Touching Lives - December 2002
Spinal cord injury
Maureen Coggrave is a registered nurse who has specialised in spinal cord injuries for many years. She decided to do an MSc in research techniques, focusing on aspects of bowel management for people who have had spinal cord injuries.
Her RTF will develop the themes of her MSc, and will have three distinct stages:
- ascertaining how patients feel about this aspect of their injury. There is little research on the patient’s perspective, or on how they cope with their incontinence
- measuring patients’ satisfaction with their bowel management
- evaluating current methods for managing bowel incontinence, and testing a new protocol for coping better with this problem that has such an impact on quality of life.

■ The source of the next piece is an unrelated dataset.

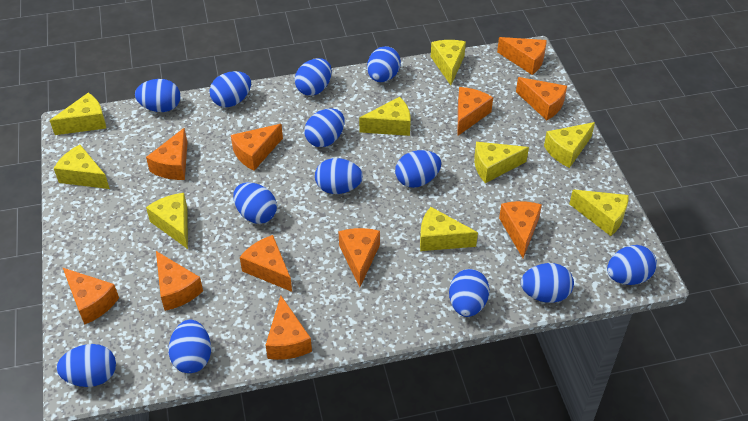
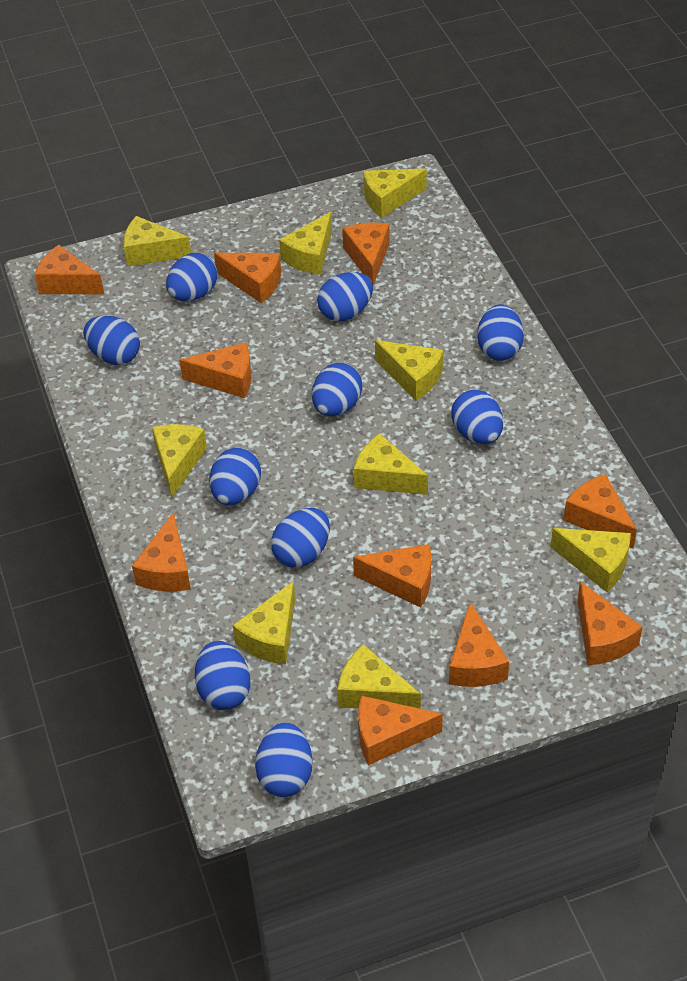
blue egg: [57,344,116,387] [135,79,180,112] [169,320,211,373] [209,71,251,107] [233,182,277,224] [295,58,332,96] [304,108,345,147] [315,158,363,194] [367,46,401,82] [395,150,441,188] [449,269,490,317] [521,263,574,303] [607,245,657,285] = 13 -> [83,316,140,365] [166,253,218,301] [195,641,250,710] [209,448,261,505] [255,722,313,797] [271,508,330,568] [312,363,362,416] [317,272,373,321] [451,390,503,444] [478,304,524,361] = 10
orange cheese: [63,268,119,325] [146,128,188,180] [156,251,203,311] [231,124,283,171] [240,235,292,292] [265,295,312,360] [339,228,380,287] [457,87,493,136] [497,37,547,75] [499,201,542,258] [516,77,567,120] = 11 -> [35,245,104,294] [132,512,191,591] [179,343,251,398] [214,253,281,303] [342,223,390,285] [353,544,431,608] [358,695,443,765] [449,602,509,687] [564,474,637,549] [577,582,642,665] = 10

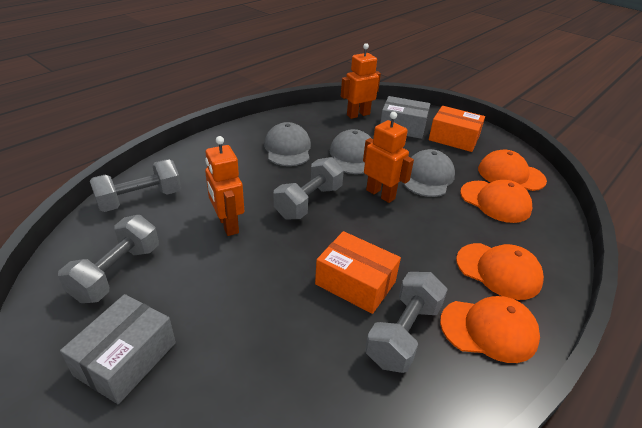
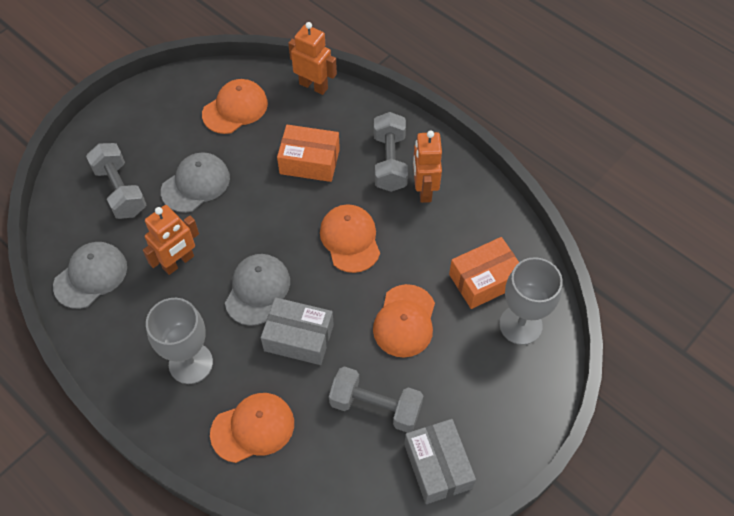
grey dumbbell: [58,215,159,303] [90,159,181,212] [274,157,344,220] [365,272,448,373] = 4 -> [86,143,146,219] [329,367,423,433] [374,112,408,192] = 3
grey goblet: none = 0 -> [146,298,213,384] [499,257,563,345] = 2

Each year 700 people suffer a spinal cord injury in the UK, joining 40,000 others who already have this disability. For many of these people, losing control of bowel function causes major problems in returning to an active life in the community.
Maureen told us: “The aim is to improve the way people manage this aspect of their care. Even when bowel incontinence is managed well it can take up several hours a day. Faecal incontinence or even the fear of incontinence is extremely socially isolating.
“We want to increase reliability so that people get fewer ‘shocks’. We can do this by identifying the best management techniques, and then improve on them until we have the most efficient systems possible available to people.” Maureen’s findings could also be of benefit to Multiple Sclerosis patients and other people who suffer from bowel incontinence.
With the future of medical research very much in mind as Action Medical Research marks its 50th Anniversary, we met Maureen at the Bodyworlds exhibition in London’s Brick Lane. As the general public gets better at understanding how the human body works, and high-profile breakthroughs like the human genome project impact upon our consciousness, will the medical establishment be able to satisfy our increasing expectations?
AR: What single breakthrough would you most like to see occur in the next 50 years? MC: For me, the biggie would have to be a discovery that enabled the re-growth of damaged spinal cord. Laboratory research is going on now to investigate the effect of growth factors and inhibitors on the damaged cord. Transplantation of cells into the damaged area is being tried. Drugs are also being developed that might enable remaining nerves to work better. How amazing it would be if people who suffered spinal cord injury didn’t have to be paralysed for the rest of their lives. Action Medical Research is also funding studies in this area.
AR: Generally, what trends do you see developing? MC: I think people will live longer, though not just because of advances in medical science. Environmental and general health factors, like improved diet, fitness levels, comfortable housing and so on will increase lifespan. At least in the West. But with that increased longevity, people will want to be fitter and active for longer, which underlines the importance of medical research. Also it throws up lots of interesting questions — like if we’re going to be living longer and healthier lives, how will we support ourselves? Just because we can live longer it doesn’t necessarily mean we’ll want to work longer!
AR: And for medical research itself? MC: I think ‘client-led’ research, where patients are more involved in setting the agenda and parameters for medical research, will become more common. Medical research is about building knowledge. Each new thing we find out adds another brick to the wall, which will cumulatively go on to make a difference to people’s lives. When you’ve tackled one problem, there will always be another. Charities like Action Medical Research will be essential in the foreseeable.